The city is actively promoting several advantages:
- low taxes;
- a deep talent pool;
- access to Chinese capital;
- a developed financial infrastructure;
- a vibrant stock market;
- revival of the IPO market;
- status as an international financial center.
This strategy is already working. Due to geopolitical instability, particularly in the Middle East, ultra-high-net-worth investors are increasingly looking to Asia as a destination for asset diversification.
Hong Kong wants to attract even more wealthy investors
Hong Kong’s Secretary for Financial Services and the Treasury, Christopher Hui, stated that the government plans to extend tax incentives to a wider range of asset classes.
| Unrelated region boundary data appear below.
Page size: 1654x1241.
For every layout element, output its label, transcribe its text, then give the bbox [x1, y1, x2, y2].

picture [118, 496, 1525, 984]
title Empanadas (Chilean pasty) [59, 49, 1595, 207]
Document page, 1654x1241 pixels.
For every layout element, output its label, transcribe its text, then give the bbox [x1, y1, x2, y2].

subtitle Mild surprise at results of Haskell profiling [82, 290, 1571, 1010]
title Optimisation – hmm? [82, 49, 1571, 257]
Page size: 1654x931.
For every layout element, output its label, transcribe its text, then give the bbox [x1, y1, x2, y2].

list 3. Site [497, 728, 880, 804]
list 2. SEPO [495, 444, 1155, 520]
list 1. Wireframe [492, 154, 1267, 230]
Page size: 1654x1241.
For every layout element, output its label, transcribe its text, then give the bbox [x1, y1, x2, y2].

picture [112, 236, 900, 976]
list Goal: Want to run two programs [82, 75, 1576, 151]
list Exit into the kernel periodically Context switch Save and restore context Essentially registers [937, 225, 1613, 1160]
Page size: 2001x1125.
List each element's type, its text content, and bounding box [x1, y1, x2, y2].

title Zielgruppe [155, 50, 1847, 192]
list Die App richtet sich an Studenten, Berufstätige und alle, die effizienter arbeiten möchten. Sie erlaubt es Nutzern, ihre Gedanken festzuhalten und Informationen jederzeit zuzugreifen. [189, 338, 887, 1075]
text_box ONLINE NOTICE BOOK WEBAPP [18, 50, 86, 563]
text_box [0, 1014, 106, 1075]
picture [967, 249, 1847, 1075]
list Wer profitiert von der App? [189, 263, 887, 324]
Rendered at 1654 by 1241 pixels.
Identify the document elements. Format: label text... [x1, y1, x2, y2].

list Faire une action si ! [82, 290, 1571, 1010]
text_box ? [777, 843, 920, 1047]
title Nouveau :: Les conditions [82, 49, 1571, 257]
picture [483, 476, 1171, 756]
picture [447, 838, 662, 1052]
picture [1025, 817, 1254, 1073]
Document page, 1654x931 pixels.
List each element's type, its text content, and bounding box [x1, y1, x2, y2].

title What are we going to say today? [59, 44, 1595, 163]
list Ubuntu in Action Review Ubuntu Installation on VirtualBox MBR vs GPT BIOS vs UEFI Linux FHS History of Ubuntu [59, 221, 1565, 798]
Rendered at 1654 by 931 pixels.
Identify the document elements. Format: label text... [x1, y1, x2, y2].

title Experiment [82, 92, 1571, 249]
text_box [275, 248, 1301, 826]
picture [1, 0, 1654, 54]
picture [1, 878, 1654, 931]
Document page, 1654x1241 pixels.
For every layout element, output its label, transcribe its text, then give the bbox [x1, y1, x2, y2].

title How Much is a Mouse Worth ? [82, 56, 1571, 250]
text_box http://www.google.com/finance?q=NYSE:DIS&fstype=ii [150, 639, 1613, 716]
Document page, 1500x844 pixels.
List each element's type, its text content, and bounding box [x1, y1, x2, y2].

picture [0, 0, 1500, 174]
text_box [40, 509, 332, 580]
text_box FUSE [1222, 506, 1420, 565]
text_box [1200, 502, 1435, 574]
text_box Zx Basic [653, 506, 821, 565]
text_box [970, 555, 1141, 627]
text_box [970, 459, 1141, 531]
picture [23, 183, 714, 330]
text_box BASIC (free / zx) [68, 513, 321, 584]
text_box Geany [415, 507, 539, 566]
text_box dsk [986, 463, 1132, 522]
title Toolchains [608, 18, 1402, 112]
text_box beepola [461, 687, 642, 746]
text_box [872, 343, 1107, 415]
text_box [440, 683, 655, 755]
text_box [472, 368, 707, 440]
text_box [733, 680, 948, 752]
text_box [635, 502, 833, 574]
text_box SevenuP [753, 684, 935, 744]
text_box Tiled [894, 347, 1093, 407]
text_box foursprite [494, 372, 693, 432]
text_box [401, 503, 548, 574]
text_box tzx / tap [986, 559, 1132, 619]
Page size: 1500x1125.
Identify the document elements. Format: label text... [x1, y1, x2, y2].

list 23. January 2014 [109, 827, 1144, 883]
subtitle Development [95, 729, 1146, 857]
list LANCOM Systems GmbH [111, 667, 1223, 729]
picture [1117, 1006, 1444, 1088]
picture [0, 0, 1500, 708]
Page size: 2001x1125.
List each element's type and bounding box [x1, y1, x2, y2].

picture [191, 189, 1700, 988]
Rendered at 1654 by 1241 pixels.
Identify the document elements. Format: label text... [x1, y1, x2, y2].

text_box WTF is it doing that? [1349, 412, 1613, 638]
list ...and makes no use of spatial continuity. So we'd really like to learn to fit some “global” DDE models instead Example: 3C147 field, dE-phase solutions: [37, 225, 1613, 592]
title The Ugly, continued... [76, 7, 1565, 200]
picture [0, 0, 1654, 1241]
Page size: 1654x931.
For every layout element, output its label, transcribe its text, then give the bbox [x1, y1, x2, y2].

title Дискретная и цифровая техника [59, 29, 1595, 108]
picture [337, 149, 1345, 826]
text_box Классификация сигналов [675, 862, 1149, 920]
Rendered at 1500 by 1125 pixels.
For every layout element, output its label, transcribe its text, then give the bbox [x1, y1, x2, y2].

He also noted that the number of participants from the Middle East has noticeably increased at wealth management events in Hong Kong.
This indicates that the city is actively competing not only with Switzerland, but also with Singapore, London, Dubai, and other private wealth management hubs.
What this means for Switzerland
Switzerland remains one of the world’s most important financial centers. It continues to serve a significant portion of European, Middle Eastern, and Latin American private capital.
However, losing the top spot to Hong Kong shows that the center of gravity of global wealth is gradually shifting toward Asia.
For Switzerland, this means increased competition for ultra-high-net-worth clients, family offices, and international capital.